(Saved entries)
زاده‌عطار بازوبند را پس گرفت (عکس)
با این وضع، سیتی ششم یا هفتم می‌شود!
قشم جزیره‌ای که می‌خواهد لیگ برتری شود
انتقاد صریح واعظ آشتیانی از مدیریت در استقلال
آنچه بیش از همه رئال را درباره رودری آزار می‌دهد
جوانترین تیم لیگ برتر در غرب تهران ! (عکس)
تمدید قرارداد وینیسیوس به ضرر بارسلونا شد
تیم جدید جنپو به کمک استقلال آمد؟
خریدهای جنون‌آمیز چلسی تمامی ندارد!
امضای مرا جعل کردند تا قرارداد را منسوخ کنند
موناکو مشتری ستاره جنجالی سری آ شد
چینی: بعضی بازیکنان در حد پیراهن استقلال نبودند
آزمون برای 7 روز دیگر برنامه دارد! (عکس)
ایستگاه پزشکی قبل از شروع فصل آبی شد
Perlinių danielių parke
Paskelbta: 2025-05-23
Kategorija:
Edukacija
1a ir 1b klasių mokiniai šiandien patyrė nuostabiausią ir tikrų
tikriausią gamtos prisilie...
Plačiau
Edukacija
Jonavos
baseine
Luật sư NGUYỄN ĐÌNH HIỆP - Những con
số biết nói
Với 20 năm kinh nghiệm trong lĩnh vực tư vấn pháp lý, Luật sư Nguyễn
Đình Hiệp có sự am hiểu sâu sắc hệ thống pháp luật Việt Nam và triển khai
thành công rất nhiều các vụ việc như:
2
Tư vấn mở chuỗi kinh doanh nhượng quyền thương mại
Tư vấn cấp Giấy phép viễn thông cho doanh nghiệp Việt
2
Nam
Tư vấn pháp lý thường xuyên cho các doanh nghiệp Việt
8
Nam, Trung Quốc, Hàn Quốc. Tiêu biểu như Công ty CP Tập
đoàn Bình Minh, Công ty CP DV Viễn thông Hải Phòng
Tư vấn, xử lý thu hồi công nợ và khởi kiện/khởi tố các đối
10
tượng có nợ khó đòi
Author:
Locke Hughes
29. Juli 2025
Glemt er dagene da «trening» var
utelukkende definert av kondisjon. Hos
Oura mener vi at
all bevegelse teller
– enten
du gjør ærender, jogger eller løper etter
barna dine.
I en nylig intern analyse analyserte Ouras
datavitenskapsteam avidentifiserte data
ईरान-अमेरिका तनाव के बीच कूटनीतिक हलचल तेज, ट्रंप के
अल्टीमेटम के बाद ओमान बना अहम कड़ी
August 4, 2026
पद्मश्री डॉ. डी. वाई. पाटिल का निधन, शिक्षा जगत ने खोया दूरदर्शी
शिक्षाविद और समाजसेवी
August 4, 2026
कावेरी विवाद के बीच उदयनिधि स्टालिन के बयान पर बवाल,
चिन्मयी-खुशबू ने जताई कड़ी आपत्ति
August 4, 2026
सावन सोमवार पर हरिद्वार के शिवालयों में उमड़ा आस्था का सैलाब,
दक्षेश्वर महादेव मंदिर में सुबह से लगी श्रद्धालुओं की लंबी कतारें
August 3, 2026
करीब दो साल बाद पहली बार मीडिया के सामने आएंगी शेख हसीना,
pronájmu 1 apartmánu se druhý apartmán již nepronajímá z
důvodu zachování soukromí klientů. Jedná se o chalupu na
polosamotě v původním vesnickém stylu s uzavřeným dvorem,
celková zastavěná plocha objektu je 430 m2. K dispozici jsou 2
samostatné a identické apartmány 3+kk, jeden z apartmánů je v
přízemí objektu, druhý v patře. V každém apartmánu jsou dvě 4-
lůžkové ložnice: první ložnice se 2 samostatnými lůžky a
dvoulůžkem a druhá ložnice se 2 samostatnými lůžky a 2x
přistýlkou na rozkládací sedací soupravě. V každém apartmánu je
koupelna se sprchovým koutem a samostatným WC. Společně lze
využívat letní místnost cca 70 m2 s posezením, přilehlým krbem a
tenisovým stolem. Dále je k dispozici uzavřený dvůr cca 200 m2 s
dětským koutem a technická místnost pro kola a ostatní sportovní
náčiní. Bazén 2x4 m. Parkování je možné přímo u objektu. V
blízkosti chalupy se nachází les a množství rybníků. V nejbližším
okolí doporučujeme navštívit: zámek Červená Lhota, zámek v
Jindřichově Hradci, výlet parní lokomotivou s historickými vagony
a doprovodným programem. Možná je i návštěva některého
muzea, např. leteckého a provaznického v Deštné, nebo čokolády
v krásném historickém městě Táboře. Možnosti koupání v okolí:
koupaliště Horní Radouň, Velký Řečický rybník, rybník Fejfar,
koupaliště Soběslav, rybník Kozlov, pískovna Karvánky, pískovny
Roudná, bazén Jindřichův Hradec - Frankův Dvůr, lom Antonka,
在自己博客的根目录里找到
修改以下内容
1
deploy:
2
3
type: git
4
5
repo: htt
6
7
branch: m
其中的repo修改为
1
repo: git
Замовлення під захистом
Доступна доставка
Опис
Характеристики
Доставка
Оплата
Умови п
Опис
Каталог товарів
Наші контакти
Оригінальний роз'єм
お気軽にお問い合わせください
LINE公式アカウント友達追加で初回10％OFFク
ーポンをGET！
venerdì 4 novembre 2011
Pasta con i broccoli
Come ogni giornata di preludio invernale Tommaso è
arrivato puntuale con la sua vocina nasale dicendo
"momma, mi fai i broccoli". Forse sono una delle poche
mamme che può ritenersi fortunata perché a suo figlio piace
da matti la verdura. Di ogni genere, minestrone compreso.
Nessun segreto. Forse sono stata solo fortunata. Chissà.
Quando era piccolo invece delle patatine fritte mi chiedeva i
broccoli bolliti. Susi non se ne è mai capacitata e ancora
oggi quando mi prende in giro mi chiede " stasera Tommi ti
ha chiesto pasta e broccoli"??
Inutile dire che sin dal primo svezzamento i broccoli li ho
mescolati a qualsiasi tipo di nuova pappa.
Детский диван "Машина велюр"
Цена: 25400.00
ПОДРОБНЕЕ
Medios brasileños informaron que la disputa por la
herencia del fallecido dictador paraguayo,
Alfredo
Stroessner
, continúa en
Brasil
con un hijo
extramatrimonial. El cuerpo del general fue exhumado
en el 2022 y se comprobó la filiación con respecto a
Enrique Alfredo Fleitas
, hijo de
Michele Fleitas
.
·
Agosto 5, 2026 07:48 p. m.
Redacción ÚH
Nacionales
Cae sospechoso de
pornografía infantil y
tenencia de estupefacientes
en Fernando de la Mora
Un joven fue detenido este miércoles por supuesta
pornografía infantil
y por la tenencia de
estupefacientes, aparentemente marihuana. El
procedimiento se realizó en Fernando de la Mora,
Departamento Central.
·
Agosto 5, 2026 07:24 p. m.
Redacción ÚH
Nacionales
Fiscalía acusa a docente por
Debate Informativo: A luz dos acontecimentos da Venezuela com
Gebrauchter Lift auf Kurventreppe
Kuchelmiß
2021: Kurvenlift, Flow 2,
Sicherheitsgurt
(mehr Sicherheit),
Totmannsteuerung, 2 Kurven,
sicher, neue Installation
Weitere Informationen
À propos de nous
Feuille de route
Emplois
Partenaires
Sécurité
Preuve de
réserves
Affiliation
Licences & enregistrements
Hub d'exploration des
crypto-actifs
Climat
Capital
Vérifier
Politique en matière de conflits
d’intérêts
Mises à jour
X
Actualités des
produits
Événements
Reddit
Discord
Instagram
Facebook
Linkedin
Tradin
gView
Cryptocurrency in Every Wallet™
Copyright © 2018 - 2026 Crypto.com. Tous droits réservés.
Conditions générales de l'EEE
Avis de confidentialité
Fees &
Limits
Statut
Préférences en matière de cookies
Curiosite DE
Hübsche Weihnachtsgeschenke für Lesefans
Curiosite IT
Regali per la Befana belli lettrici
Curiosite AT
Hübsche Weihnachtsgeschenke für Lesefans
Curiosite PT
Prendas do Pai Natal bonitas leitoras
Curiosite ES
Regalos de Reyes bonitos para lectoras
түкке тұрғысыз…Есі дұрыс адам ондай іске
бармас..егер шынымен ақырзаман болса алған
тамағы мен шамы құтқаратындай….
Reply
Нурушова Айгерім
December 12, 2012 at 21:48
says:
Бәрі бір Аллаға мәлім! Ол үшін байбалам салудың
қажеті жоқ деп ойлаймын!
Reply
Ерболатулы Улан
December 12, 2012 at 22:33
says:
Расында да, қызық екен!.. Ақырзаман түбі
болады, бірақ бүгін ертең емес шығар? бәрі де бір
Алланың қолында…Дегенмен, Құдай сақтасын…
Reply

▶ _What is required_
From the line containing "Sicherheitsgurt" down to the final line of the data, write out every line exactly; both the first and last of these belong in your answer, and nothing else does.

▶ _Expected output_
Sicherheitsgurt
(mehr Sicherheit),
Totmannsteuerung, 2 Kurven,
sicher, neue Installation
Weitere Informationen
À propos de nous
Feuille de route
Emplois
Partenaires
Sécurité
Preuve de
réserves
Affiliation
Licences & enregistrements
Hub d'exploration des
crypto-actifs
Climat
Capital
Vérifier
Politique en matière de conflits
d’intérêts
Mises à jour
X
Actualités des
produits
Événements
Reddit
Discord
Instagram
Facebook
Linkedin
Tradin
gView
Cryptocurrency in Every Wallet™
Copyright © 2018 - 2026 Crypto.com. Tous droits réservés.
Conditions générales de l'EEE
Avis de confidentialité
Fees &
Limits
Statut
Préférences en matière de cookies
Curiosite DE
Hübsche Weihnachtsgeschenke für Lesefans
Curiosite IT
Regali per la Befana belli lettrici
Curiosite AT
Hübsche Weihnachtsgeschenke für Lesefans
Curiosite PT
Prendas do Pai Natal bonitas leitoras
Curiosite ES
Regalos de Reyes bonitos para lectoras
түкке тұрғысыз…Есі дұрыс адам ондай іске
бармас..егер шынымен ақырзаман болса алған
тамағы мен шамы құтқаратындай….
Reply
Нурушова Айгерім
December 12, 2012 at 21:48
says:
Бәрі бір Аллаға мәлім! Ол үшін байбалам салудың
қажеті жоқ деп ойлаймын!
Reply
Ерболатулы Улан
December 12, 2012 at 22:33
says:
Расында да, қызық екен!.. Ақырзаман түбі
болады, бірақ бүгін ертең емес шығар? бәрі де бір
Алланың қолында…Дегенмен, Құдай сақтасын…
Reply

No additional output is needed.